▶ **Data provided**
----------------------------------------

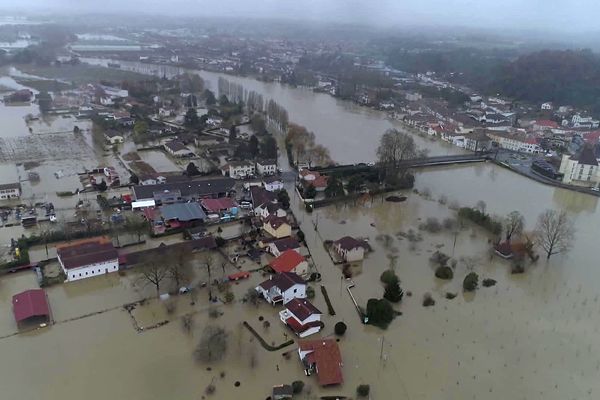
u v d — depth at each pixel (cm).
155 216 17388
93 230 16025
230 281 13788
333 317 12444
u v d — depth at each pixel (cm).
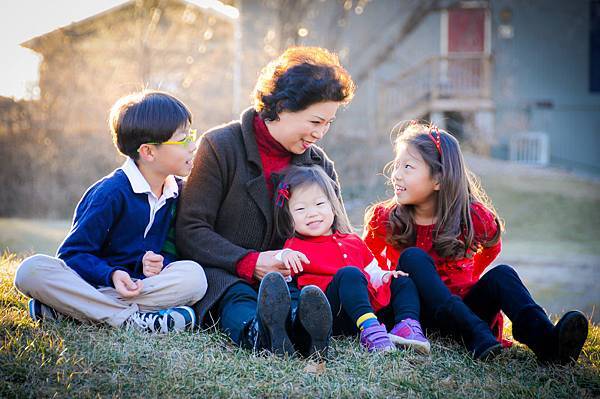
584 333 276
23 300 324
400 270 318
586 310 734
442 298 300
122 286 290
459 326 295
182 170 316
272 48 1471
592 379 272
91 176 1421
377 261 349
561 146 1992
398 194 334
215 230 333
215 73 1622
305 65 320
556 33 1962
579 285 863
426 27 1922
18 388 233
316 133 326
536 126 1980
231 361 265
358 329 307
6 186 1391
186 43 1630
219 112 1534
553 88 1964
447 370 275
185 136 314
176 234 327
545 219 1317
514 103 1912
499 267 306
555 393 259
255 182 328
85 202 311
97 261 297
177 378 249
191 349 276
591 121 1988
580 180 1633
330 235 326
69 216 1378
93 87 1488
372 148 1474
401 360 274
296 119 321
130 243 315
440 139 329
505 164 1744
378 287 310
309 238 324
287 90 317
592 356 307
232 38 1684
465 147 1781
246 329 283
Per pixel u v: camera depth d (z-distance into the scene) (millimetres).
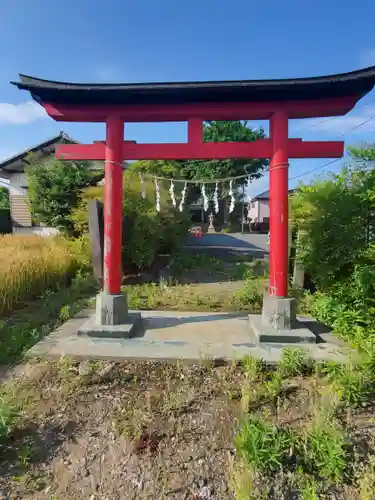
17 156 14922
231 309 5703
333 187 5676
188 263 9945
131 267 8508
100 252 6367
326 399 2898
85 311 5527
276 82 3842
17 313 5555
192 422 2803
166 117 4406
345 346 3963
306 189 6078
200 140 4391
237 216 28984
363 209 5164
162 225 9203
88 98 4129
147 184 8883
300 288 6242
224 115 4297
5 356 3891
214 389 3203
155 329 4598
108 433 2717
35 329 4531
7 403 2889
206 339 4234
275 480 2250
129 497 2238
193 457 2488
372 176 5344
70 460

----------------------------------------

▶ **Your task**
Skip the pictures. Write out exactly the lines from the one with "377 261 349" through the last line of the listing, both ends included, and nothing more.

▶ **Written solution**
377 261 349
561 146 1992
398 194 334
215 230 333
215 73 1622
305 65 320
556 33 1962
579 285 863
426 27 1922
18 388 233
316 133 326
536 126 1980
231 361 265
358 329 307
6 186 1391
186 43 1630
219 112 1534
553 88 1964
447 370 275
185 136 314
176 234 327
545 219 1317
514 103 1912
499 267 306
555 393 259
255 182 328
85 202 311
97 261 297
177 378 249
191 349 276
591 121 1988
580 180 1633
330 235 326
69 216 1378
93 87 1488
372 148 1474
401 360 274
296 119 321
130 243 315
440 139 329
505 164 1744
378 287 310
309 238 324
287 90 317
592 356 307
232 38 1684
465 147 1781
246 329 283
Per pixel u v: camera depth d (z-distance into the scene) (millimetres).
17 156 14922
231 309 5703
333 187 5676
188 263 9945
131 267 8508
100 252 6367
326 399 2898
85 311 5527
276 82 3842
17 313 5555
192 422 2803
166 117 4406
345 346 3963
306 189 6078
200 140 4391
237 216 28984
363 209 5164
162 225 9203
88 98 4129
147 184 8883
300 288 6242
224 115 4297
5 356 3891
214 389 3203
155 329 4598
108 433 2717
35 329 4531
7 403 2889
206 339 4234
275 480 2250
129 497 2238
193 457 2488
372 176 5344
70 460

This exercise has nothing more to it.